There was a nod to the forthcoming India tour when Agar was given the new ball in the second innings but he struggled for consistency. Two further short spells followed as the game drifted to the draw with Cummins saying this match had never been a test-bed for India tour selection.
"He'll absolutely be there," Cummins said. "It wasn't an audition at all, this wicket was a bit different to India. Wasn't really spinning out of the middle of the wicket. Sometimes an Indian wicket really breaks up from the middle of the wicket and the left-arm orthodox becomes a bit more effective against right-hand batters. Thought he did really well, there were…three [four] wickets for spin for the game. Wasn't easy for him but thought he did his role really well."

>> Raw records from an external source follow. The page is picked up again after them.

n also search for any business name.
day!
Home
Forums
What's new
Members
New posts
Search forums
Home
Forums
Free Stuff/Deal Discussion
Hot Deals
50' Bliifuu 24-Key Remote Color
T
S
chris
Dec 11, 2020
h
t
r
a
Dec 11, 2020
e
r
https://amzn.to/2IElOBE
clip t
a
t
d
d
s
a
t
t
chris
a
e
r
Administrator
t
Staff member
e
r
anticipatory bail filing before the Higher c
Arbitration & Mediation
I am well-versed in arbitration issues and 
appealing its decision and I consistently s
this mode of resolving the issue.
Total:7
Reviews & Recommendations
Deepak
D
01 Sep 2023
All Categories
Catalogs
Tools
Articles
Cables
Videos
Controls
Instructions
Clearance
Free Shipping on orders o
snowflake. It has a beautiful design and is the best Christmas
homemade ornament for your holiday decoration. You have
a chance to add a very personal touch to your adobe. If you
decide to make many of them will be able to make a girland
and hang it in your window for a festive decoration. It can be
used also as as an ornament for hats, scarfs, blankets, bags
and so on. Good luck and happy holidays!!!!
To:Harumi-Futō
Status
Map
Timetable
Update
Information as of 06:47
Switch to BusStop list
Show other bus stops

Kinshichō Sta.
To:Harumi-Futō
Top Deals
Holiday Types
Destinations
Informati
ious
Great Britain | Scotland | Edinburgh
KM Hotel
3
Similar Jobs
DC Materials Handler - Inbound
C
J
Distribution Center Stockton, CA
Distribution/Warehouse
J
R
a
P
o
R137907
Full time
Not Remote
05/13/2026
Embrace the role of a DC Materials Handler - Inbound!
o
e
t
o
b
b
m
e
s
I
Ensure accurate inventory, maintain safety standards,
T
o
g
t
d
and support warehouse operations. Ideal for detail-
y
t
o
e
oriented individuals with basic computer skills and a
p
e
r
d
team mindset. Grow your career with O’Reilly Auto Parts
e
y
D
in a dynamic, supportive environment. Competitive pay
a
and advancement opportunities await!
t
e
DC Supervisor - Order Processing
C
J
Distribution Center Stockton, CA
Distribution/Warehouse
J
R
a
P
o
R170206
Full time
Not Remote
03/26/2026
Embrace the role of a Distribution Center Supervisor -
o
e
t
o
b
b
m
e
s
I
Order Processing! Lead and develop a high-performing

Coach Andrew McDonald has previously admitted there's a bit of a leap into the unknown given Agar's lack of first-class cricket over recent years. This was just his fourth first-class match since 2021 and with the BBL currently taking place there won't be any further red-ball opportunity before the squad departs in late January.
Agar would likely have played in Sri Lanka last year if he hadn't picked up a side strain and Australia believe a left-arm spinner is a key part of their make-up for India. The only other genuine option in the domestic game is Queensland's Matt Kuhnemann who featured in the limited-overs leg in Sri Lanka. It is very unlikely they will include two left-arm spinners in the squad.
For Kuhnemann, like Agar, there is a problem of the lack of first-class game-time although his is caused by rarely playing alongside Mitchell Swepson for Queensland. He has had one Sheffield Shield game this season, although did take four wickets against the South Africans in the warm-up match that did not carry first-class status.
However, after a summer where only weather prevented a 5-0 sweep, and with the experienced banked from last year's series in Pakistan and Sri Lanka, Cummins was looking forward to the challenge of winning in India for the first time since 2004 with confidence.
"Think we've given ourselves the best chance," he said. "[It was] another fantastic summer…the way our batting group has stood up has been fantastic. Other than this game in a shortened time frame we've been able to get 20 wickets each Test in different circumstances. Feel like we are adapting really well, having the experience of Pakistan and Sri Lanka last year has put us in really good stead knowing no one is going in blind. Think we're as good a chance as we've ever been."